„Früher trommelte ich auf Olivendosen“
Regio Südwest / / / März 2015
Wie der türkischstämmige Vertreter Candemir Inac aus Reutlingen Tausende Hochzeitsgäste tanzen lässt und sein Geschäft damit in Schwung bringt.

Candemir Inac spielt Saz und verzückt damit nicht nur das Brautpaar, sondern Hunderte Gäste im Saal
underte Hände klatschen, Taftkleider schwingen, Braut und Bräutigam drehen sich, lachen. Sie genießen ihre düğün, ihre türkische Hochzeit. Und „Can“ – wie Candemir Inac von Freunden genannt wird – geht ganz in seiner Musik auf. Seine türkische Langhalslaute, die Saz, ertönt mal klagend, mal fröhlich. Sie klingt an diesem Abend nicht nur für „Can“ nach seiner Heimatstadt Denizli im Westen der Türkei. Viele der 1100 Hochzeitsgäste bei diesem Auftritt in der Arena Balingen stammen aus der Ägäis-Region, deren Sound seine Band Grup Pamukkale so gut verkörpert. Pamukkale – den Bandnamen schlug einst der Vater von Candemir Inac vor. Obwohl er selbst nie Musik machte, hatte er immer das perfekte Gespür dafür. Denn Pamukkale erinnert Landsleute sofort an die gleichnamigen berühmten Kalksteinterrassen bei Denizli und ist ein Grund für die Popularität der Gruppe. Meist tourt „Can“ mit Ziehsohn Tufan als Keyboarder und Ali, dem bekannten türkischen Musiker und Sänger. Manchmal begleitet ihn auch Tochter Simay, 18, als Sängerin – durch Deutschland, Österreich oder die Schweiz. Früher an 50 Wochenenden, heute spielen sie noch an 30 – der Kräfte und Zeit wegen.
Heimlich den Opa belauscht
Hat sich der 46-jährige Vertreter je solch einen Erfolg erträumt? Dass er einmal ähnlich bekannt sein würde wie sein Opa Süleyman, der in der Türkei regional als begnadeter Trommler galt? „Sicher nicht. Denn mein Großvater wollte nie, dass wir Kinder ihn heimlich bei Hochzeitsfesten beobachteten. Wir schlichen ihm trotzdem nach. Wenn er uns entdeckte, sagte er: ,Geht heim Fußball spielen!‘“, erinnert sich Inac. „Als er jedoch spürte, wie entschlossen wir waren, selbst Musik zu machen, hat er uns aus großen leeren Konserven- und Olivendosen eine Art Schlagzeug gebaut. Darauf haben mein zwei Jahre älterer Bruder Salih und ich getrommelt. So fing alles an.“

„Musik macht mich glücklich“ – Inac auf der Bühne, im Parkett vor ihm Zeybeck-Tänzer
Wird noch alles gut?

▶ **BEREITGESTELLTE DATEN**
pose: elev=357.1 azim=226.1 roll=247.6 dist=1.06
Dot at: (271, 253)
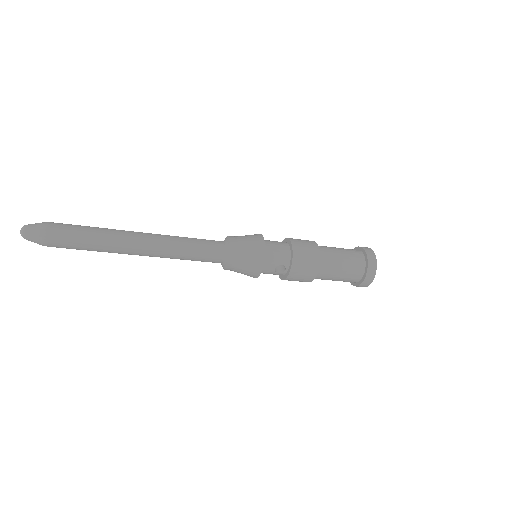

▶ **AUFGABEN**
(a) Schreiben Sie aus dem Artikel über Candemir Inac den Abschnitt von „Heimlich den Opa“ bis „noch alles gut?“ wörtlich ab, beide Stellen eingeschlossen.
(b) Fassen Sie im Artikel über Candemir Inac den Absatz, der mit „Hat sich der 46-jährige Vertreter“ beginnt, als kurze Stichpunktliste zusammen. Die wesentlichen Fakten sollen erhalten bleiben.

▶ **LÖSUNGEN**
(a)
Heimlich den Opa belauscht
Hat sich der 46-jährige Vertreter je solch einen Erfolg erträumt? Dass er einmal ähnlich bekannt sein würde wie sein Opa Süleyman, der in der Türkei regional als begnadeter Trommler galt? „Sicher nicht. Denn mein Großvater wollte nie, dass wir Kinder ihn heimlich bei Hochzeitsfesten beobachteten. Wir schlichen ihm trotzdem nach. Wenn er uns entdeckte, sagte er: ,Geht heim Fußball spielen!‘“, erinnert sich Inac. „Als er jedoch spürte, wie entschlossen wir waren, selbst Musik zu machen, hat er uns aus großen leeren Konserven- und Olivendosen eine Art Schlagzeug gebaut. Darauf haben mein zwei Jahre älterer Bruder Salih und ich getrommelt. So fing alles an.“

„Musik macht mich glücklich“ – Inac auf der Bühne, im Parkett vor ihm Zeybeck-Tänzer
Wird noch alles gut?

(b)
- Der 46-jährige Vertreter Candemir Inac hat sich seinen Erfolg nach eigener Aussage nicht erträumt.
- Sein Opa Süleyman galt in der Türkei regional als begnadeter Trommler.
- Der Großvater wollte nicht, dass die Kinder ihn heimlich bei Hochzeitsfesten beobachteten, und schickte sie zum Fußballspielen heim.
- Die Kinder schlichen ihm trotzdem nach.
- Als er ihre Entschlossenheit spürte, baute er ihnen aus großen leeren Konserven- und Olivendosen eine Art Schlagzeug.
- Darauf trommelten Inac und sein zwei Jahre älterer Bruder Salih, und so fing alles an.